> [WORK ORDER]:
Two lines below mark the span: the one containing "Festival Internacional de Cinema" and the one containing "Brasília (UnB)". Set down both, plus every line between, exactly as they stand, and nothing else.

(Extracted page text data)
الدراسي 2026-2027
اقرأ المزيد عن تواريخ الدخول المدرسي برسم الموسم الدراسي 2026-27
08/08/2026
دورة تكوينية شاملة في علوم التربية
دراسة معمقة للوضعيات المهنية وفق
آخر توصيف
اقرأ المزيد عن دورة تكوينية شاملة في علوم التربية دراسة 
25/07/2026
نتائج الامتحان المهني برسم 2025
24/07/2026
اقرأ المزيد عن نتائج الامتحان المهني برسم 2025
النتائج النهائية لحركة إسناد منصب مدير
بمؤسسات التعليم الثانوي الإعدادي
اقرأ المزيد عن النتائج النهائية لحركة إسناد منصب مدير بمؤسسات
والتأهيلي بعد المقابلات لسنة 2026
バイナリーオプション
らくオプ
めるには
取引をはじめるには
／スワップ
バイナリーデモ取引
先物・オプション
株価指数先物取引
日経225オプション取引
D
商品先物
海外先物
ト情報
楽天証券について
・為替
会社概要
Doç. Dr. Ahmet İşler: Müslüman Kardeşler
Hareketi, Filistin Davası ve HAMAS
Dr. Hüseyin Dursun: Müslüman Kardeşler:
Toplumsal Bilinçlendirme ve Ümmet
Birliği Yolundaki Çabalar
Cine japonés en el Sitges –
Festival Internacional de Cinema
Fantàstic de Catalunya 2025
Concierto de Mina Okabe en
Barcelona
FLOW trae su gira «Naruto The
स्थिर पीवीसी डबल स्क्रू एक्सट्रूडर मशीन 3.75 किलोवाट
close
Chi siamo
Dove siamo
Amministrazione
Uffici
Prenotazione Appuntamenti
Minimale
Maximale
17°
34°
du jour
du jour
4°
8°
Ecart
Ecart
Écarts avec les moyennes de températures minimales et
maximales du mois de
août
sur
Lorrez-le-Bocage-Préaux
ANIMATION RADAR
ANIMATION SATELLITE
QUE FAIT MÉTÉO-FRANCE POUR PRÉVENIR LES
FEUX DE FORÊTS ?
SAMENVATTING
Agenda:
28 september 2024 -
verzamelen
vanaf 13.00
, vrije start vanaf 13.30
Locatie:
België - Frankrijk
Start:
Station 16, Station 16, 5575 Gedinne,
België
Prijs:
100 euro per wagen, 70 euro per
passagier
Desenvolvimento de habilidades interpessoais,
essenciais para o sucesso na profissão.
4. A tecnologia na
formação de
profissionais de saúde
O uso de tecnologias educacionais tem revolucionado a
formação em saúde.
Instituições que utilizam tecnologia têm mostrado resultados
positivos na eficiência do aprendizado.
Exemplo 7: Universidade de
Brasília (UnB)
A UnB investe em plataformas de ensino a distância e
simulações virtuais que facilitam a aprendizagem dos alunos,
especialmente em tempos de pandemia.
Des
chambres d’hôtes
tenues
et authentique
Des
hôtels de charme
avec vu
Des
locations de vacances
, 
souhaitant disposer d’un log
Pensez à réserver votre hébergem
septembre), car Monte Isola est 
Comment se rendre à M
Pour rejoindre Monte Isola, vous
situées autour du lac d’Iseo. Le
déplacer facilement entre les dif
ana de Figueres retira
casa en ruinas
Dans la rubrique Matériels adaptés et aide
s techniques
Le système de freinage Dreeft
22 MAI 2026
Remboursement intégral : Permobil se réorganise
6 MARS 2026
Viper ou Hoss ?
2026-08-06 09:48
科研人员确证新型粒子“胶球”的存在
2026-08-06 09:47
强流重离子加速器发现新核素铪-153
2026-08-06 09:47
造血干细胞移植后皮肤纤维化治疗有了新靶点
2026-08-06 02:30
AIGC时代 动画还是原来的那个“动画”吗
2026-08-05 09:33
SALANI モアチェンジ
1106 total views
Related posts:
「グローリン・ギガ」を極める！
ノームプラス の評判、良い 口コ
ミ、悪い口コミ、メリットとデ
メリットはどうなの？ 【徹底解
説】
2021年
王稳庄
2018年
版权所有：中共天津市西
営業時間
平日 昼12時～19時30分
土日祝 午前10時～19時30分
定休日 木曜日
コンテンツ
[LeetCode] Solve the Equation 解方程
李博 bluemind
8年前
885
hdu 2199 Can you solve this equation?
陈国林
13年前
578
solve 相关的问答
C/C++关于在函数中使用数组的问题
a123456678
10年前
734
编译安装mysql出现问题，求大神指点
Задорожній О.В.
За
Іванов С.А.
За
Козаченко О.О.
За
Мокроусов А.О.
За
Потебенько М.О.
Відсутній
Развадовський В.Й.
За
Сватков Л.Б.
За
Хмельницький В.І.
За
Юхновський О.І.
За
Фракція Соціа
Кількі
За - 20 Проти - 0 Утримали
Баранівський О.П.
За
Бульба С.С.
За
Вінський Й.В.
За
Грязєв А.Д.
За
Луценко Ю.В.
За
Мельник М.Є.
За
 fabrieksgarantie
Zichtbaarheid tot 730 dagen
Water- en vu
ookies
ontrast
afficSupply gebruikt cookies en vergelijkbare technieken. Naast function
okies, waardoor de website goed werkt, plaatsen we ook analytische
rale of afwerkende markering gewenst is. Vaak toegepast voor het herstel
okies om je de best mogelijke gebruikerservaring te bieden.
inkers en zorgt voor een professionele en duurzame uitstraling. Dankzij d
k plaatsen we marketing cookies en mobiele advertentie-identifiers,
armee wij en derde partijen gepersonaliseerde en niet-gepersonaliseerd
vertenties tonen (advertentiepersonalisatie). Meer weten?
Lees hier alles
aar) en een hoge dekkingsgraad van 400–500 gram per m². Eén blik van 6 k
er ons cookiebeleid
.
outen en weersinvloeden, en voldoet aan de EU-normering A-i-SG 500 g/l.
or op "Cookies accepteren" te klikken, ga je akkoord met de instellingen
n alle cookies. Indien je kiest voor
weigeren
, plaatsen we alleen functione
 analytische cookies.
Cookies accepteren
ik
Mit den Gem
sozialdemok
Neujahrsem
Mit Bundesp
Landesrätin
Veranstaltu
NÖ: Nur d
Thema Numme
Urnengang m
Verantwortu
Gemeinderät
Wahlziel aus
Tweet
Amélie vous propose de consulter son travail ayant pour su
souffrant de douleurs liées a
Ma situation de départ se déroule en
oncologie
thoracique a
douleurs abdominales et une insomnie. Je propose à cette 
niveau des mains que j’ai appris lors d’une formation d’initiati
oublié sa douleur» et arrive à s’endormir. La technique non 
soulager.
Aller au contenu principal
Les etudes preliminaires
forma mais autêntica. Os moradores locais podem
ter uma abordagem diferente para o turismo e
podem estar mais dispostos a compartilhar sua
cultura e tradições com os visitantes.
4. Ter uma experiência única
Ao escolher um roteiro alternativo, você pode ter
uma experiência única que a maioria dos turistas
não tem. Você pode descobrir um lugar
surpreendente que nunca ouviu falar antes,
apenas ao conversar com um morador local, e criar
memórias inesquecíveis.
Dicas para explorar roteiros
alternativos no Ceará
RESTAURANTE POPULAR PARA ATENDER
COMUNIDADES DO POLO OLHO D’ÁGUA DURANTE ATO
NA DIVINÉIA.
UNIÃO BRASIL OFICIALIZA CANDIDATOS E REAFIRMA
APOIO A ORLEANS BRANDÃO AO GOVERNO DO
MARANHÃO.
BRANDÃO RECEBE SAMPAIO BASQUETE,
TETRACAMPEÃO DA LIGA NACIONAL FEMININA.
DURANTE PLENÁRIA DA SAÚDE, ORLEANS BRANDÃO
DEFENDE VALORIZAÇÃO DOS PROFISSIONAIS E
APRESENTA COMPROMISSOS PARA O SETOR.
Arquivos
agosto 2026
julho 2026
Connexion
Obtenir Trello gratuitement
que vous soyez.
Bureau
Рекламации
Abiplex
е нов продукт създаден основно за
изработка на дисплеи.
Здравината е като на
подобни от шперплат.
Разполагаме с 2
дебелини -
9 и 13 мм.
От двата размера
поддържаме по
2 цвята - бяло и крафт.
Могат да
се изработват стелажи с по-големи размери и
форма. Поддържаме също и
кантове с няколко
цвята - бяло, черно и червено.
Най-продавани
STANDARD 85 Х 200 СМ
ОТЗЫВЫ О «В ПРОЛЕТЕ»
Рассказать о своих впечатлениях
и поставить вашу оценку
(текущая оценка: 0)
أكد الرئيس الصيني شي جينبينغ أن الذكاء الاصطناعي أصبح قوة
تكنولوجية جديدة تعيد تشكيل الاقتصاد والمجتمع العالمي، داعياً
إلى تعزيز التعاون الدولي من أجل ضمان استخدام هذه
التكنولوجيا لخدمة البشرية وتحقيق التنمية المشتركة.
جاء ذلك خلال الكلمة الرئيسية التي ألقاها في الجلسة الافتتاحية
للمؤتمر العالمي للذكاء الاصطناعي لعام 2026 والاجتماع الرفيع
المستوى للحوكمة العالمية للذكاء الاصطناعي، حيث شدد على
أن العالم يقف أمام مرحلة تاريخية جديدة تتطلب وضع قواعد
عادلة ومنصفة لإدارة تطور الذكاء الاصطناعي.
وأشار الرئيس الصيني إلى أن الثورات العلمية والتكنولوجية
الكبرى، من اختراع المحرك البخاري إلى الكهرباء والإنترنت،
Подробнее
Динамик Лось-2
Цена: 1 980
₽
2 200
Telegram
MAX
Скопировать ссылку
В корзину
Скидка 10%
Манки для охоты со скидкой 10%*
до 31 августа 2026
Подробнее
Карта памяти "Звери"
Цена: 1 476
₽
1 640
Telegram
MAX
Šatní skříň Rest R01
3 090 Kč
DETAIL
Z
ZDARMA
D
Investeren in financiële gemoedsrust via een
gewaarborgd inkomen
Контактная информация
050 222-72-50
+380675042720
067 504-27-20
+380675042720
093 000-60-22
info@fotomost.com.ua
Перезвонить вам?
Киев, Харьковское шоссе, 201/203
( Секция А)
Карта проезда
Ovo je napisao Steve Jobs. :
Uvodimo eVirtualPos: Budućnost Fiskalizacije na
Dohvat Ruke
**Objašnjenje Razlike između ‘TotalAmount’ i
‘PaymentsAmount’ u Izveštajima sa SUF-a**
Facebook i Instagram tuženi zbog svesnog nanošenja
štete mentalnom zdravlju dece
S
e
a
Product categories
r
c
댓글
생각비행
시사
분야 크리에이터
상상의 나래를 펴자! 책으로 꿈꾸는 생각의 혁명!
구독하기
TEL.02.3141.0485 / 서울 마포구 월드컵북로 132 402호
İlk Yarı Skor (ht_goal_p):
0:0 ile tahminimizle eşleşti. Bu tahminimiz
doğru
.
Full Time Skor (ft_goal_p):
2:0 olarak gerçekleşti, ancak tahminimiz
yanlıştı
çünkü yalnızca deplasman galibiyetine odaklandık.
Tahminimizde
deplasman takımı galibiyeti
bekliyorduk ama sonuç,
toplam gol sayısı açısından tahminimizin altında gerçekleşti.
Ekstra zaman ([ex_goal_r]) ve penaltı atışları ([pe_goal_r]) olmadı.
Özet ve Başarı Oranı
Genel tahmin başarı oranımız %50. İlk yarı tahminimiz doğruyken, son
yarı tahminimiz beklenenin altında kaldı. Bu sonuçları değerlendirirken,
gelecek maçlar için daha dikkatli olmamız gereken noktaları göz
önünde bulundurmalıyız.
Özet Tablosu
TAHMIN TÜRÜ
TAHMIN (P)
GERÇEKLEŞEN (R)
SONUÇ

> [THE ANSWER]:
Festival Internacional de Cinema
Fantàstic de Catalunya 2025
Concierto de Mina Okabe en
Barcelona
FLOW trae su gira «Naruto The
स्थिर पीवीसी डबल स्क्रू एक्सट्रूडर मशीन 3.75 किलोवाट
close
Chi siamo
Dove siamo
Amministrazione
Uffici
Prenotazione Appuntamenti
Minimale
Maximale
17°
34°
du jour
du jour
4°
8°
Ecart
Ecart
Écarts avec les moyennes de températures minimales et
maximales du mois de
août
sur
Lorrez-le-Bocage-Préaux
ANIMATION RADAR
ANIMATION SATELLITE
QUE FAIT MÉTÉO-FRANCE POUR PRÉVENIR LES
FEUX DE FORÊTS ?
SAMENVATTING
Agenda:
28 september 2024 -
verzamelen
vanaf 13.00
, vrije start vanaf 13.30
Locatie:
België - Frankrijk
Start:
Station 16, Station 16, 5575 Gedinne,
België
Prijs:
100 euro per wagen, 70 euro per
passagier
Desenvolvimento de habilidades interpessoais,
essenciais para o sucesso na profissão.
4. A tecnologia na
formação de
profissionais de saúde
O uso de tecnologias educacionais tem revolucionado a
formação em saúde.
Instituições que utilizam tecnologia têm mostrado resultados
positivos na eficiência do aprendizado.
Exemplo 7: Universidade de
Brasília (UnB)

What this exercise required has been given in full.